The NEA’s “Rankings and Estimates” Report Goes From Bad to Worse | Eastern North Carolina Now

    Publisher's Note: This post appears here courtesy of the John Locke Foundation. The author of this post is Dr. Terry Stoops.

  • The National Education Association's 2022 "Rankings and Estimates" report included an average teacher salary figure that was significantly lower than the $55,905 average reported by the North Carolina Department of Public Instruction
  • North Carolina was the only state to be subject to a purported methodological change that necessitated lowering the reported figure for the current year and the prior two years
  • This incident is another reason to doubt a report designed to generate sympathy for public schools and spur elected officials to pour money into them

    Every April, education policymakers and pundits anxiously await the release of "Rankings and Estimates." Rankings and Estimates is an annual compendium of education ­data published by the National Education Association (NEA), the nation's largest teacher union. The report includes current-year estimates of average teacher salaries, per-student expenditures, and other data points of interest to the public.

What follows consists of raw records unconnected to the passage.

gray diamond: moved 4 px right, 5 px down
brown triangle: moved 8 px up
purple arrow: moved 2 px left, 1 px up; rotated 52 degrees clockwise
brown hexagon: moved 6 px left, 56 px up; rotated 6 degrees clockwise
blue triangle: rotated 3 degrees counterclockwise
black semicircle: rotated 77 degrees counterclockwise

    Since its inception several decades ago, the report has had multiple shortcomings. NEA researchers do not adjust salary figures for the cost of living. Health insurance, pension, social security contribution, liability insurance, life insurance, and other benefits are not included. The report omits adjustments for factors that skew the average salary figure, particularly differences in credentials and years of experience across states. Finally and most importantly, NEA methodologies for collecting and calculating salary estimates are not transparent.

    The NEA's nebulous methodology took center stage shortly after the publication of its Rankings of the States 2021 and Estimates of School Statistics 2022. The NEA made a baffling decision to report (and later modify) an average teacher salary figure significantly lower than the $55,905 average reported by the North Carolina Department of Public Instruction (DPI) in their annual Highlights of the North Carolina Public School Budget publication. DPI finance staff have used the same methodology to calculate North Carolina's average teacher salary since 2002.

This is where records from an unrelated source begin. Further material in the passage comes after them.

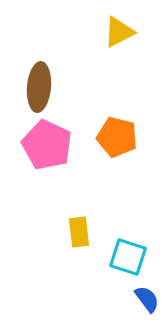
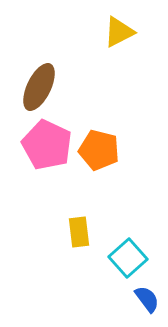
brown ellipse: rotated 21 degrees clockwise
orange pentagon: moved 18 px left, 13 px down
cyan square: moved 1 px down; rotated 30 degrees clockwise
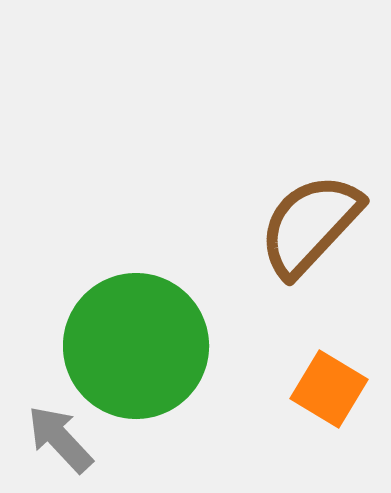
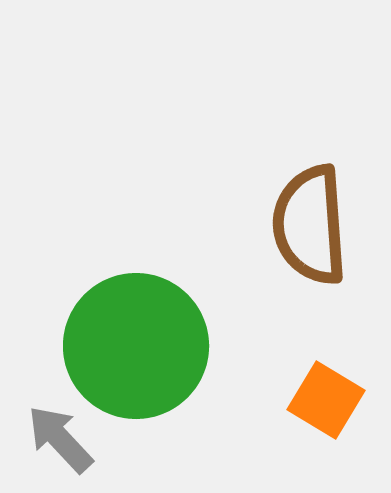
brown semicircle: rotated 47 degrees counterclockwise
orange square: moved 3 px left, 11 px down
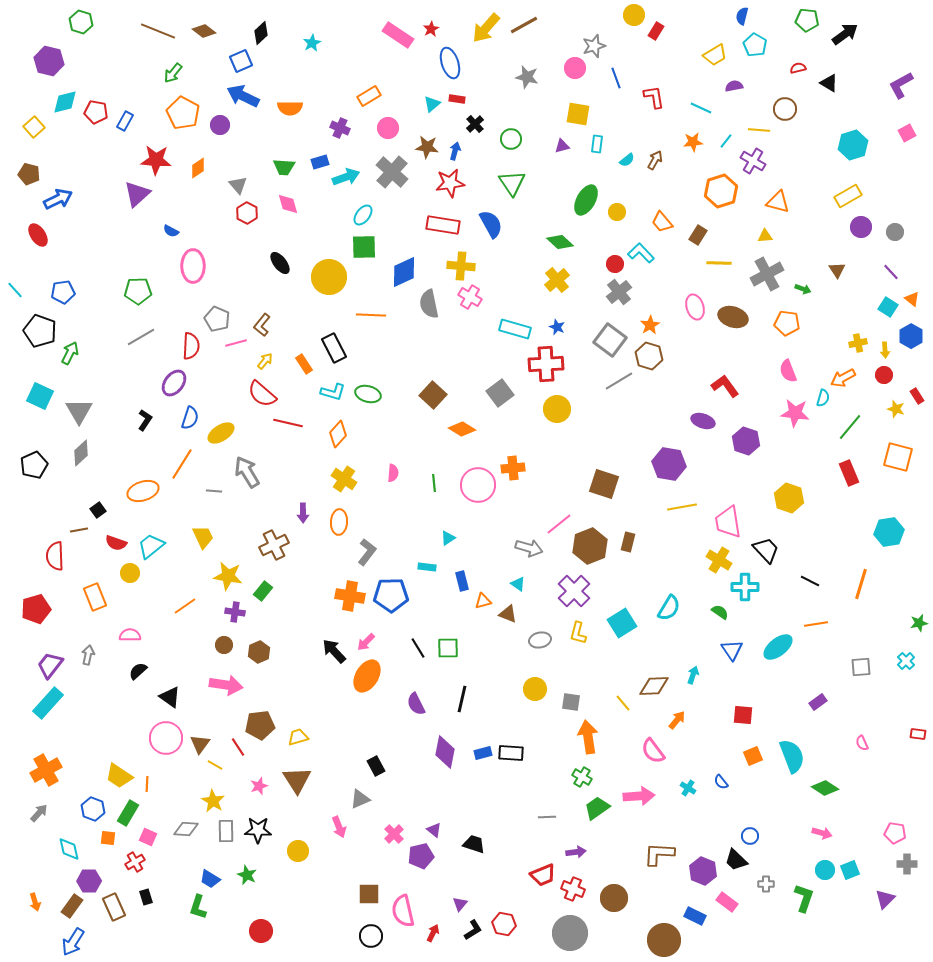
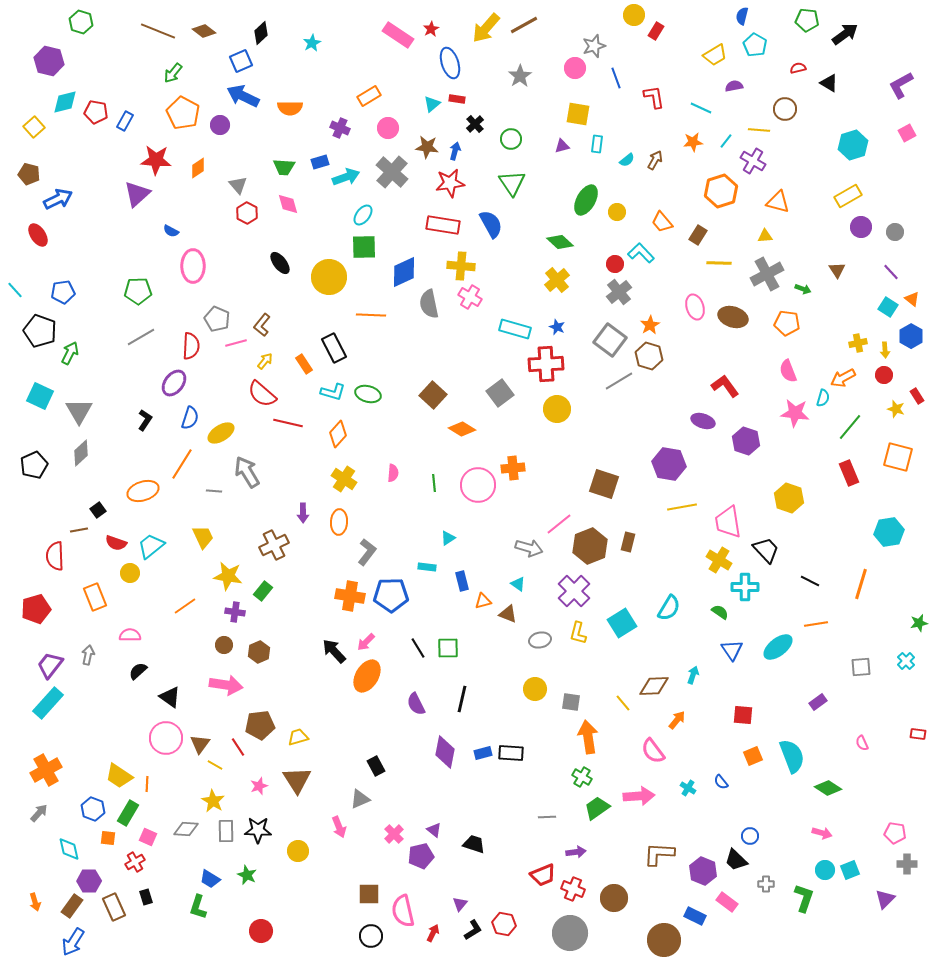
gray star at (527, 77): moved 7 px left, 1 px up; rotated 25 degrees clockwise
green diamond at (825, 788): moved 3 px right
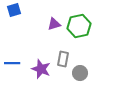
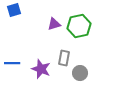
gray rectangle: moved 1 px right, 1 px up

    Initially, the NEA reported North Carolina's average as $53,644, or 40th out of 50 states and the District of Columbia. After questions arose about the discrepancy, the NEA raised North Carolina's average to $54,863 or 34th in the nation. If the NEA simply accepted the state agency figure, as they have done in the past, then North Carolina would rank 32ndin the nation and boast the 3rd highest average salary in the Southeast. As mentioned above, these figures do not include the $22,000+ in benefits received by each full-time district school teacher in the state.

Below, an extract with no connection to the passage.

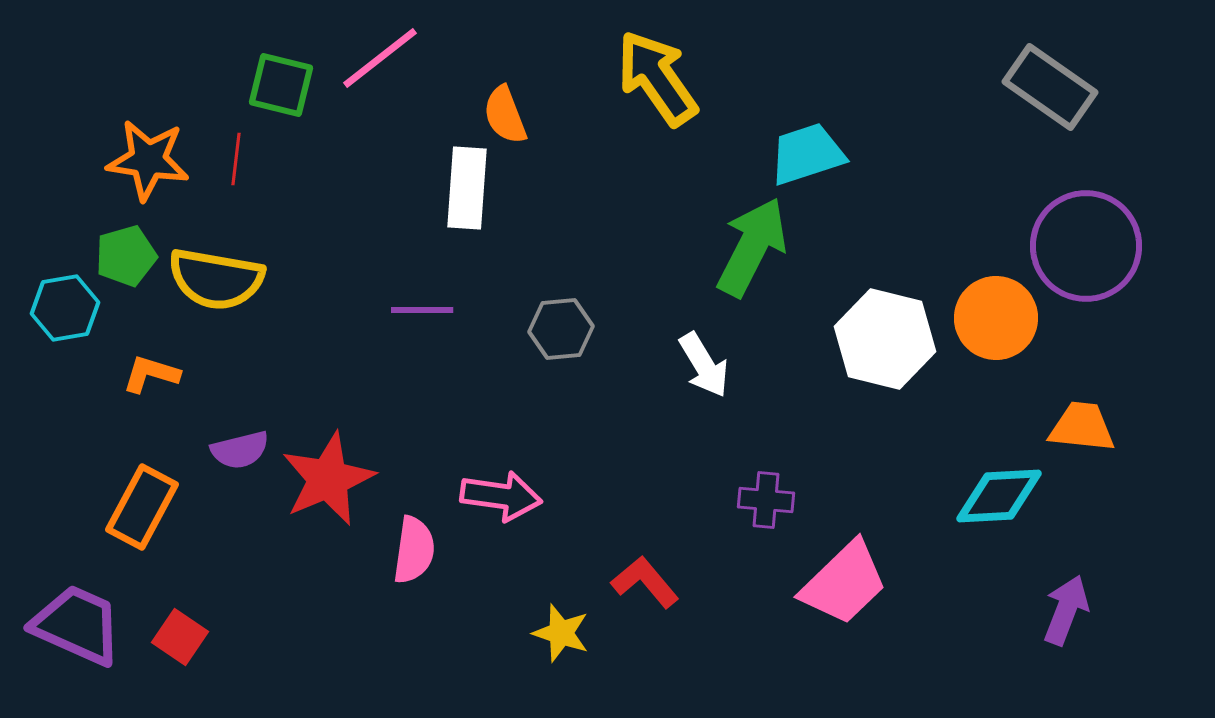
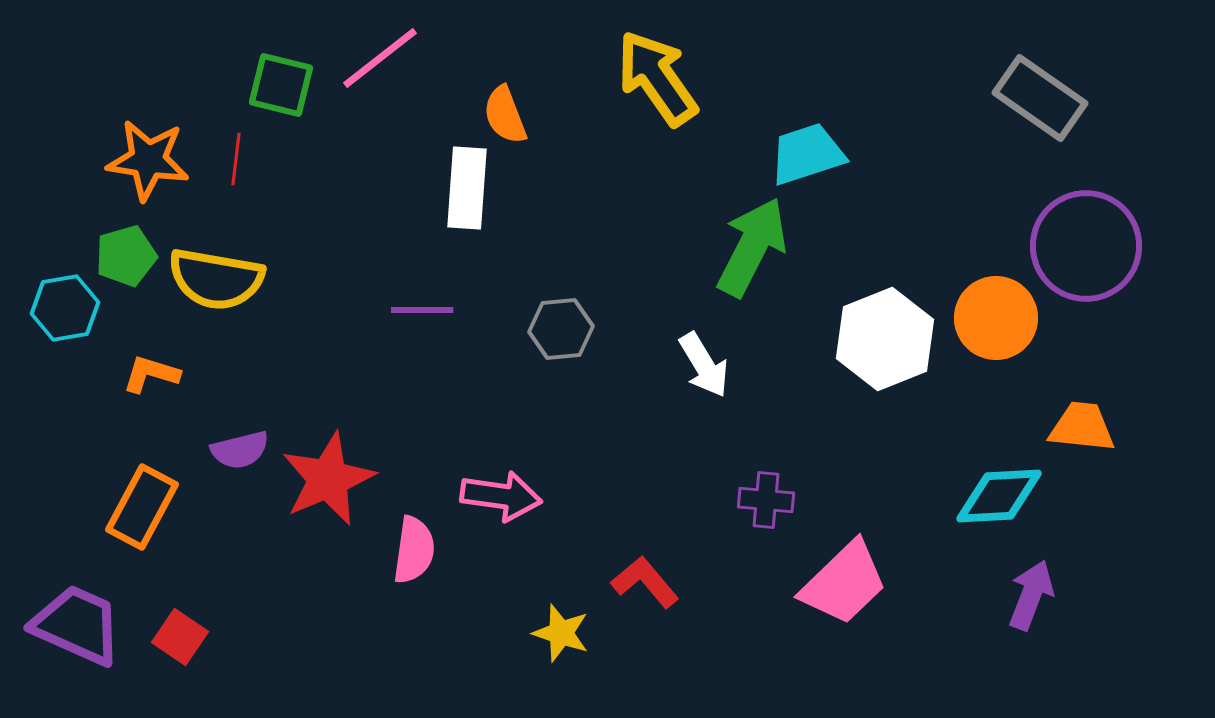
gray rectangle: moved 10 px left, 11 px down
white hexagon: rotated 24 degrees clockwise
purple arrow: moved 35 px left, 15 px up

    While NEA researchers write that state-level data are "based on survey responses from state education agencies," they appeared to subject North Carolina's responses to extraordinary scrutiny. News & Observer education reporter Keung Hui discovered that "North Carolina was the only state whose average teacher salary was lowered because of a change in how it [average salary] is defined." Not only did NEA researchers lower North Carolina's average salary figure this year, but they "used the new methodology to retroactively lower the state's average salary and its ranking for the past two years." It is no surprise that the NEA does not want to discuss its data debacle with the media. On Twitter, Hui pointed out that the "NEA didn't want a specific person quoted when I talked with them and NCAE [North Carolina Association of Educators] didn't meet my multiple day deadline to respond." Their failure to acknowledge their errors publicly is not surprising for a union that prefers to be a shill for the Democratic Party and apologist for the radical Left rather than an organization committed to representing the nation's ideological diverse teacher workforce. I contend that its inexplicable modifications to North Carolina's average salary figure also constitute research misconduct.

    For the NEA, data have always been a means to an end. The purpose of publishing average salary and per-student expenditures is to generate sympathy for public schools and spur elected officials to pour money into them. "Teacher Crisis Hovering Over Schools in America" (Charlotte Observer, 1946) was the ominous headline of one of the first North Carolina newspaper articles highlighting NEA financial data. This year, an NEA press release declares that the data "paints a dire picture" of a "five-alarm crisis" necessitating "improving educator pay at all career stages and for the long term."

    North Carolina lawmakers should continue to improve educator pay. They also should no longer grant across-the-board pay increases and instead begin to implement a comprehensive teacher salary system that attracts and rewards excellence. In both cases, they would be wise to refuse to use teacher union data as a basis for doing so.